I believe in political equality. But there are two opposite reasons for being a democrat. You may think all men so good that they deserve a share in the government of the commonwealth, and so wise that the commonwealth needs their advice. That is, in my opinion, the false, romantic doctrine of democracy. On the other hand, you may believe fallen men to be so wicked that not one of them can be trust with any irresponsible power over his fellows. That I believe to be the true ground of democracy. I do not believe that God created an egalitarian world. . . . [S]ince we have sin, we have found, as Lord Acton says, that "all power corrupts, and absolute power corrupts absolutely." The only remedy has been to take away the powers and substitute a legal fiction of equality. . . . Theocracy has been rightly abolished not because it is bad that priests should govern ignorant laymen, but because priests are wicked men like the rest of us (pp. 168-69).

And he went even further in his condemnation of theocracy, stating,  "I detest every kind of religious compulsion: only the other day I was writing an angry letter to The Spectator about Church Parades in the Home Guard!" ("Answers to Questions on Christianity," in God in the Dock, p. 61)

For Lewis, legal equality under democracy enriches each individual's unique, spiritual life: "Under the necessary outer covering of legal equality, the whole hierarchical dance and harmony of our deep and joyously accepted spiritual inequalities should be alive. It is there, of course, in our life as Christians: there, as laymen, we can obey -- all the more because the priest has no authority over us on the political level" (Present Concerns, p. 19).

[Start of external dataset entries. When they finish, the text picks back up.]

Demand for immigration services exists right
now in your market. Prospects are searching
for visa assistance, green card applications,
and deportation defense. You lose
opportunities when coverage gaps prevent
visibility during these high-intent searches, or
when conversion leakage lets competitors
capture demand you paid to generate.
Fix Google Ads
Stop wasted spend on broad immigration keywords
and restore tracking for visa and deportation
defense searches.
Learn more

But Lewis fully understood that democracy, if unchecked, becomes egalitarianism and will trample on liberty as a collectivist force for evil by celebrating pride and envy as it fosters tyranny. Lewis's demonic Screwtape, this time in "Screwtape Proposes a Toast," once again explains quite eloquently how this very thing has happened historically, even in the supposed pursuit of liberty:

Hidden in the heart of this striving for Liberty there was also a deep hatred of personal freedom. That invaluable man Rousseau first revealed it. In his perfect democracy, only the state religion is permitted, slavery is restored, and the individual is told that he has really willed (though he didn't know it) whatever the Government tells him to do. From that starting point, via Hegel (another indispensable propagandist on our side), we easily contrived both the Nazi and the Communist state. Even in England we were pretty successful. I heard the other day that in that country a man could not, without a permit, cut down his own tree with his own axe, make it into planks with his own saw, and use the planks to build a toolshed in his own garden.